Light rail station in Houston, Texas

Smith Lands is an island platformed METRORail light rail station in Houston, Texas, United States. The station was opened on January 1, 2004 and is operated by the Metropolitan Transit Authority of Harris County, Texas (METRO). The station is located south of the Texas Medical Center at the intersection of Greenbriar Drive and Colonnade Drive; Old Spanish Trail crosses Greenbriar Drive approximately one block south of the station.

Smith Lands Station feeds commuter traffic into the Texas Medical Center area, and services the adjacent Smith Lands commuter parking facility as well as several nearby apartment and condominium complexes.

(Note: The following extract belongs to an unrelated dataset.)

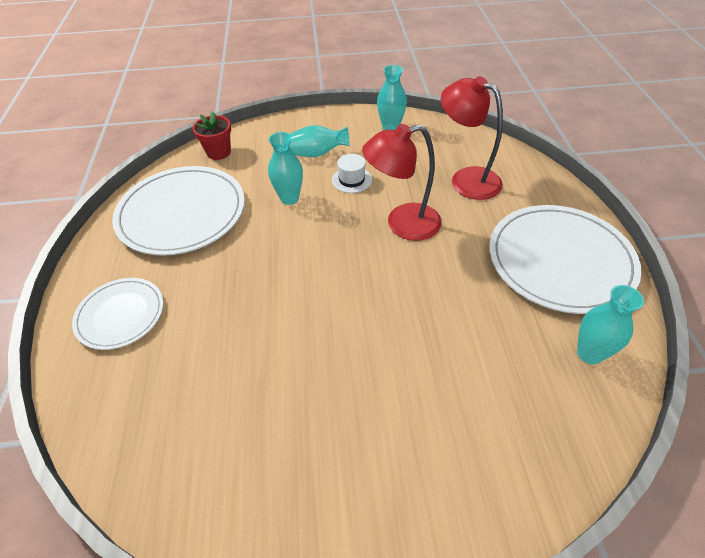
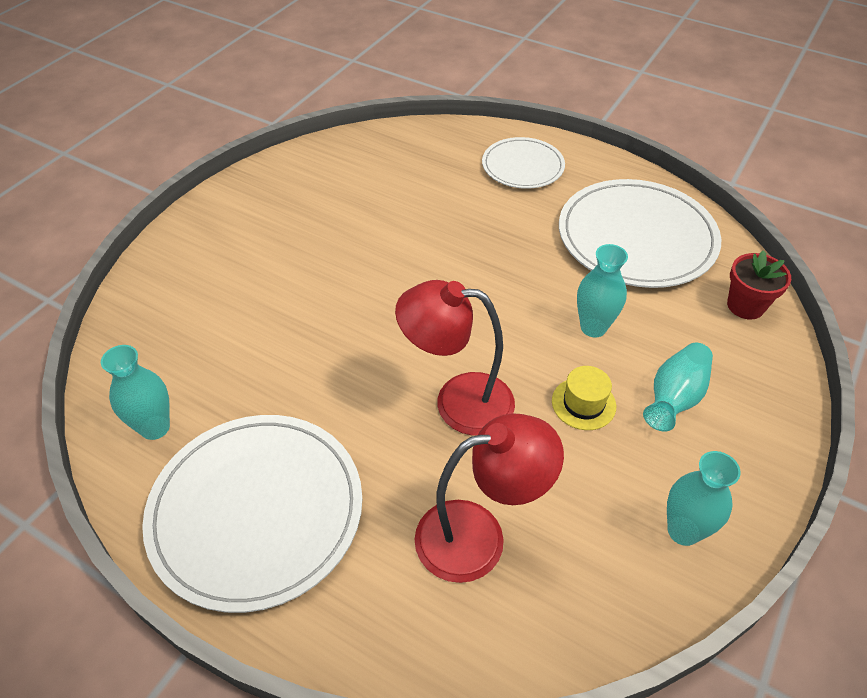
camera: 125 degrees right, 0 degrees up
(351, 180) = (583, 403): white hat -> yellow hat
(402, 224) = (458, 401): red lamp -> red lamp turned 105 degrees counterclockwise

Other facilities located nearby include Texas Woman's Hospital, M.D. Anderson Cancer Center's Proton Therapy Center (see also: proton therapy) and office buildings serving several oil companies.

Smith Lands Station and the attached commuter parking facility are also used occasionally as part of an off-site event parking site for Houston Texans football games and the annual Houston Livestock Show and Rodeo as well as major concert, sporting and other events taking place at NRG Park, which is located 0.8 mi to the south next to Stadium Park/Astrodome station.

There is talk of building a parking garage, and using the surface lots as a redevelopment project, including residential units, office and maybe a hotel.